Work instruction =>
The result should be the listing below restated word for word, with images left out.

Supplied material =>

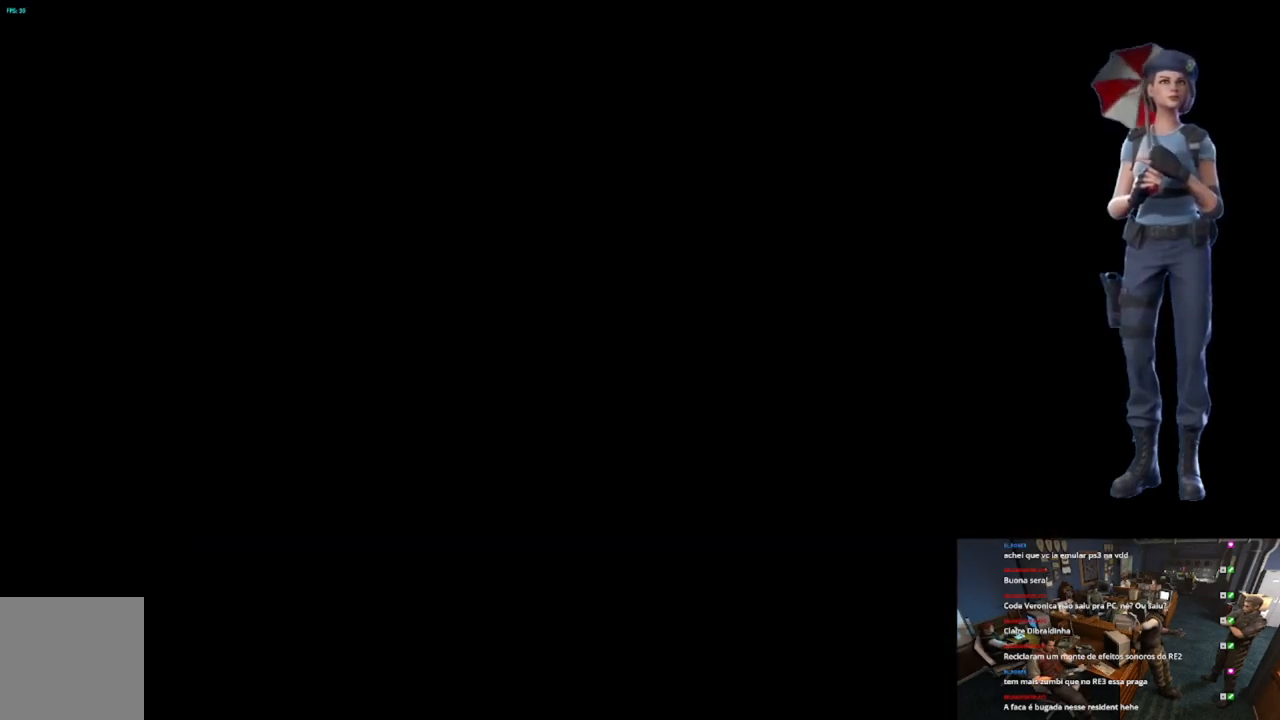
{"buttons": ["A"], "left_stick": "center", "right_stick": "center", "events": [[100, "left_stick", "center"], [150, "A", "up"], [150, "X", "up"], [384, "A", "down"]]}
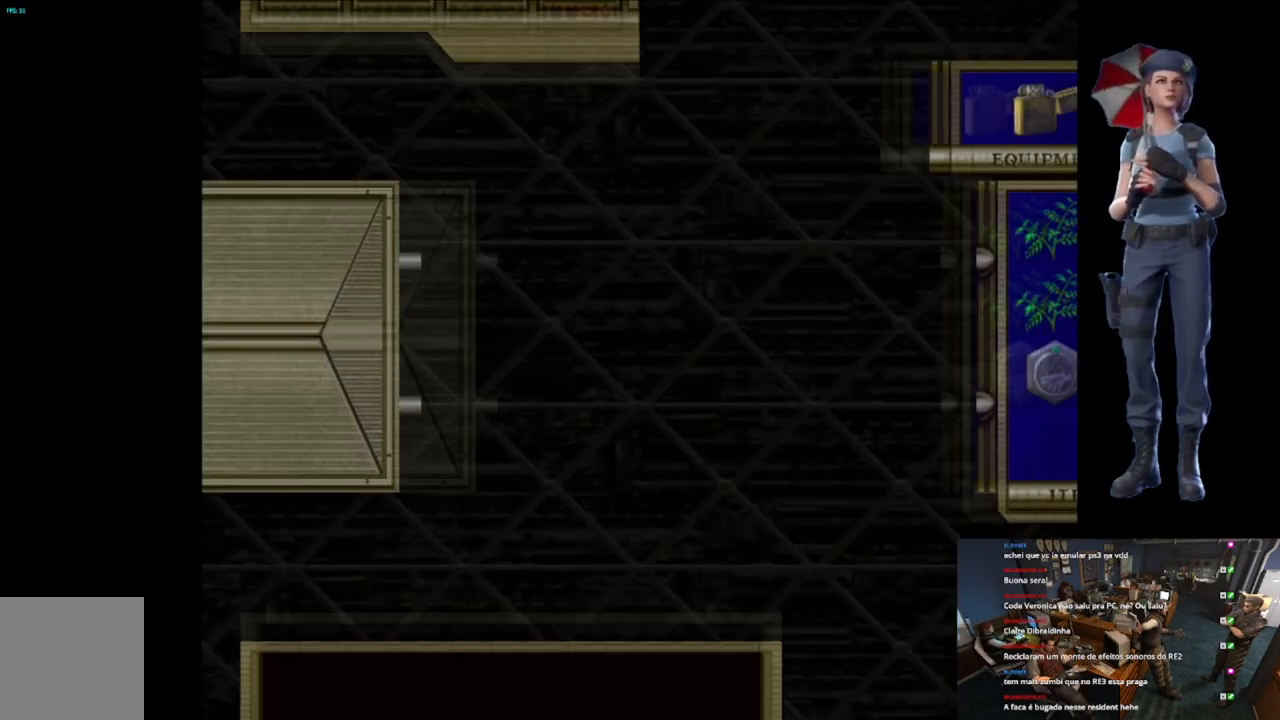
{"buttons": ["A"], "left_stick": "center", "right_stick": "center", "events": []}
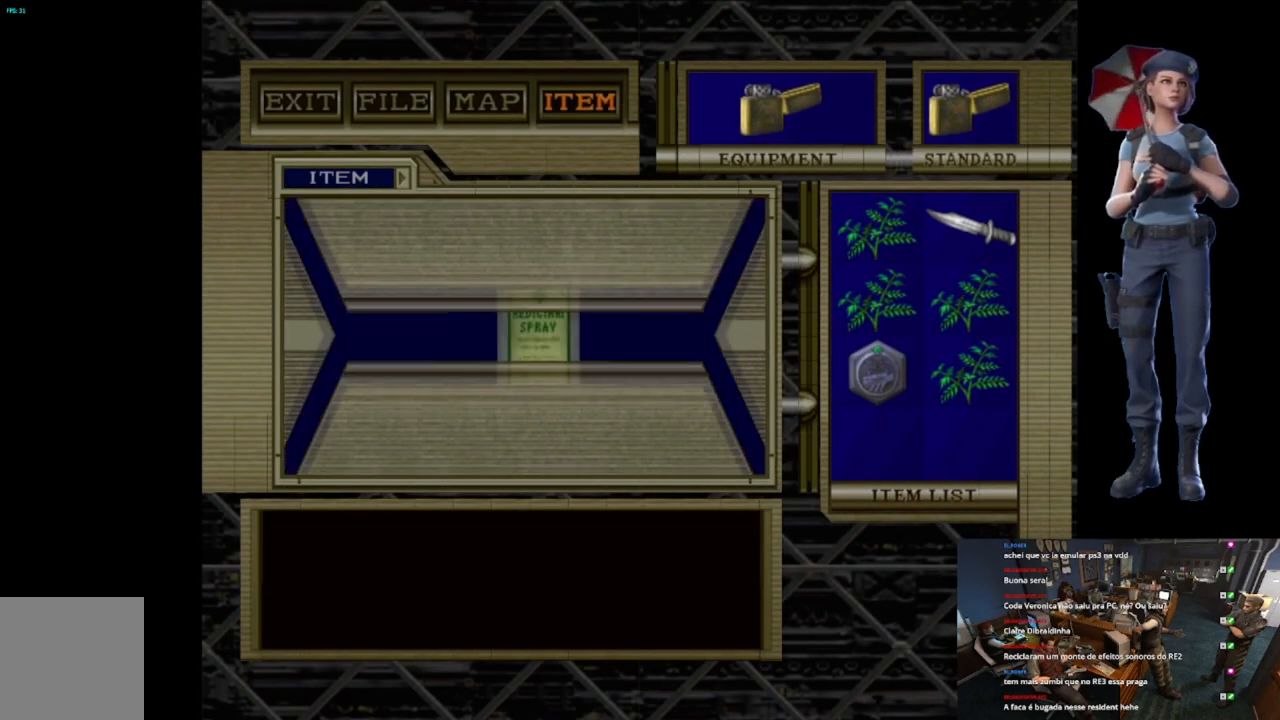
{"buttons": [], "left_stick": "center", "right_stick": "center", "events": [[501, "A", "up"]]}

Result below =>
{"buttons": ["A"], "left_stick": "center", "right_stick": "center", "events": [[100, "left_stick", "center"], [150, "A", "up"], [150, "X", "up"], [384, "A", "down"]]}
{"buttons": ["A"], "left_stick": "center", "right_stick": "center", "events": []}
{"buttons": [], "left_stick": "center", "right_stick": "center", "events": [[501, "A", "up"]]}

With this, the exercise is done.